Excerpted text:
++++

Predictions concerning Dowie and Pigott never mention the need for Pigott to accept anything. Predictions regarding Pigott’s doomed fate and death in Ahmad’s lifetime, however, were still published without qualification.
The article’s editors were not simply relaying what Mirza Ghulam Ahmad had written in August 1903. They captured for us what the prevailing beliefs of the time were, as held by the Jama’at’s most senior intellectuals. If there was something misleading about the reprinted excerpts from the 1903 announcement, the Review of Religions editors would have identified it in that very same article. Mirza Ghulam Ahmad himself would have called it out—he was still alive in April 1907, and would not die until May of 1908.
How do we know that these editors were mindful enough to comment on quoted content in need of correction or clarification? Simple. In that very same article, “Divine Judgment in Dowie’s Death”, we see precisely this; a diligent attention to detail regarding quoted content. These editors had included a footnote of correction on page 120 regarding a cited passage from an American newspaper. The American newspaper mistakenly assumed that Mirza Ghulam Ahmad’s claim to messiahship was also a claim to divinity (as it normally would be in a Christian context). The Review of Religions article made it a point to correct the newspaper’s mischaracterization of Ahmad’s claims.
In the year prior to Mirza Ghulam Ahmad’s death, there was no indication that Pigott’s retreat had somehow shielded him from the death prophecy. It’s certainly not a conclusion one could draw from reading the Review of Religions magazine in April 1907. Nor were there any mentions at the time of a still awaited mubahila response in order to activate the death-prophecy.
The Review of Religions: Excerpts from 1907.
What follows are snapshots of pages from the aforementioned April 1907 edition of the Review of Religions magazine. Tap the numbered page button to reveal the scanned graphic.
page 119
A challenge of mubahila was made to Dowie as published in the Review of Religions, September 1902 edition. It was also published in numerous English and American newspapers. Notice how the invitation to mubahila for Pigott is nowhere published in any Review of Religions article?26 Further, a “challenge” requiring formal acceptance from Pigott has not been published in any newspaper; be it British, American, or otherwise. Readers should reflect on why that is.

++++

Extracted data:
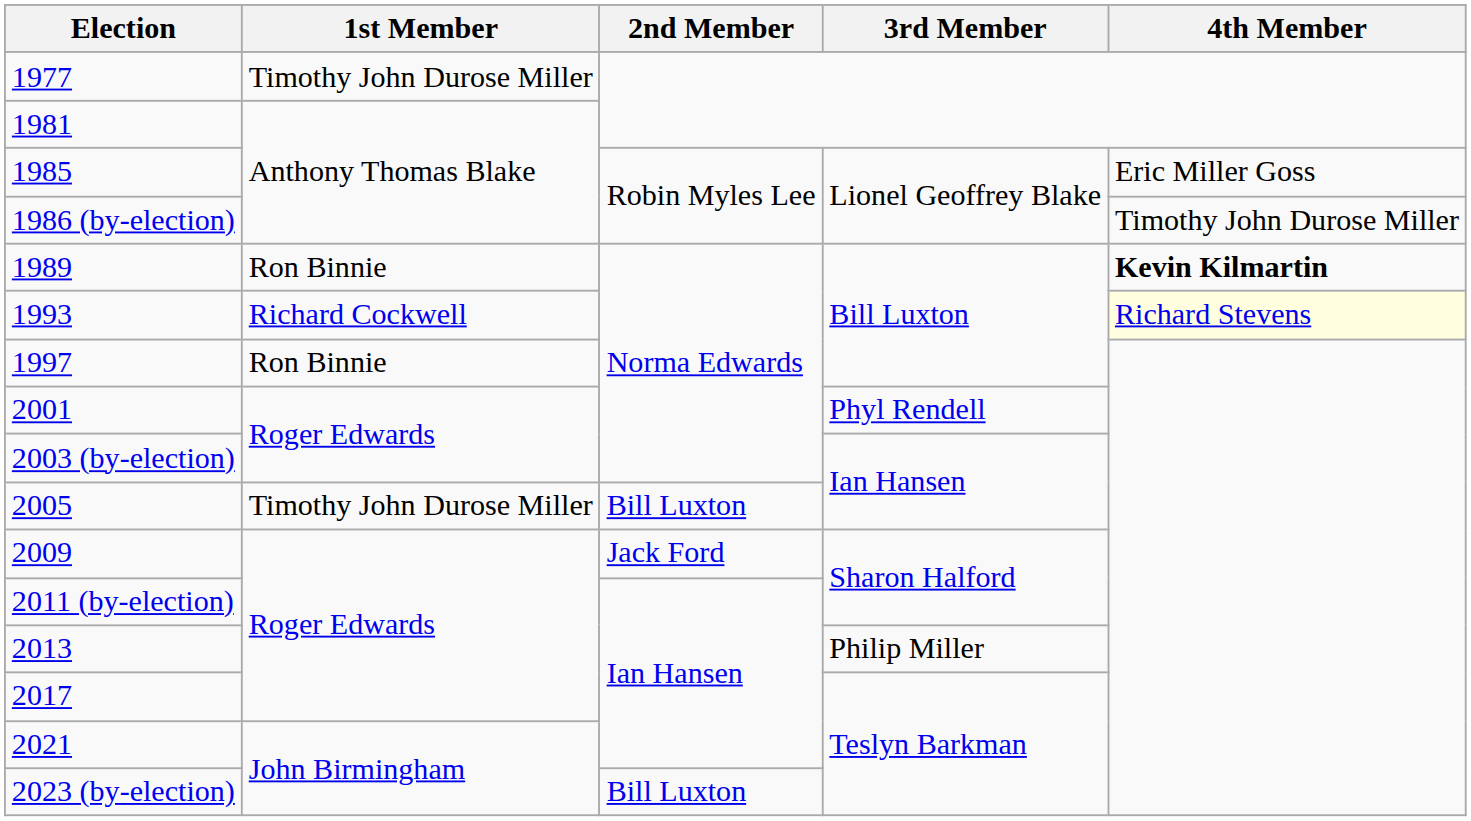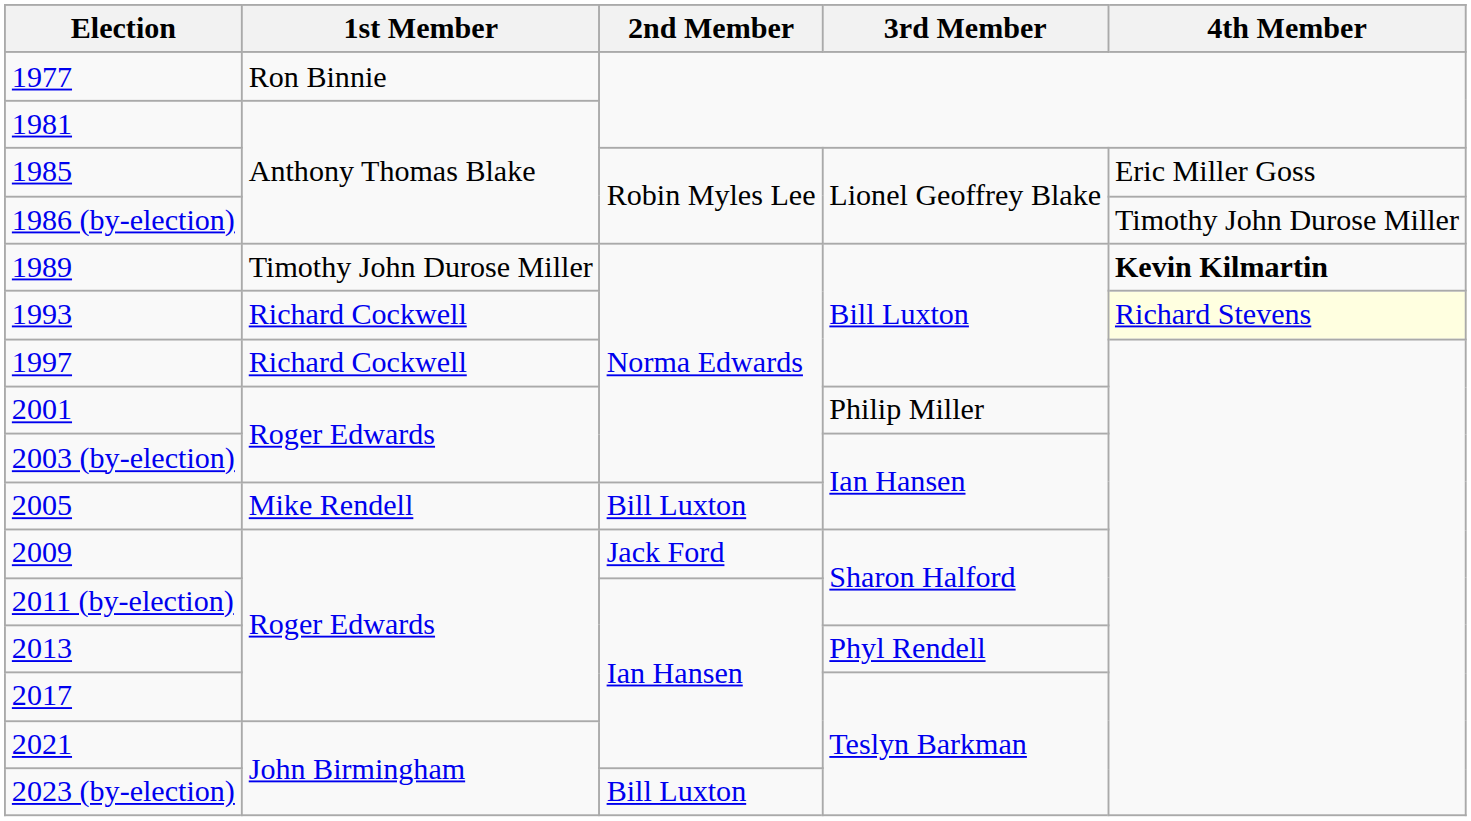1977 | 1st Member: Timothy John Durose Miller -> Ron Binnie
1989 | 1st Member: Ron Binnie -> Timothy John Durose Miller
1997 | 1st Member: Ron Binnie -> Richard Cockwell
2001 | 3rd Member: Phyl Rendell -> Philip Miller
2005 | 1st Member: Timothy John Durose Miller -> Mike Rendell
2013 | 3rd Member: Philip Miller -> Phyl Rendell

++++

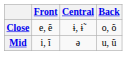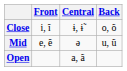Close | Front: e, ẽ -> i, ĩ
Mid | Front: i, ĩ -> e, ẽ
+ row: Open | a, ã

++++

Problems and tasks:
1 - List every date in the excerpt about the Pigott prophecy that gives both a month and a year, naming each one only once.
2 - Answer these from the excerpt about the Pigott prophecy:
(a) On what page did the editors place their footnote correcting an American newspaper?
(b) In which edition of the Review of Religions was the mubahila challenge to Dowie published?
(c) In what month and year did Mirza Ghulam Ahmad die?
The entries have no connection to the text.

Final answers:
1 - August 1903, April 1907, May 1908, September 1902

2 -
(a) Page 120
(b) The September 1902 edition
(c) May 1908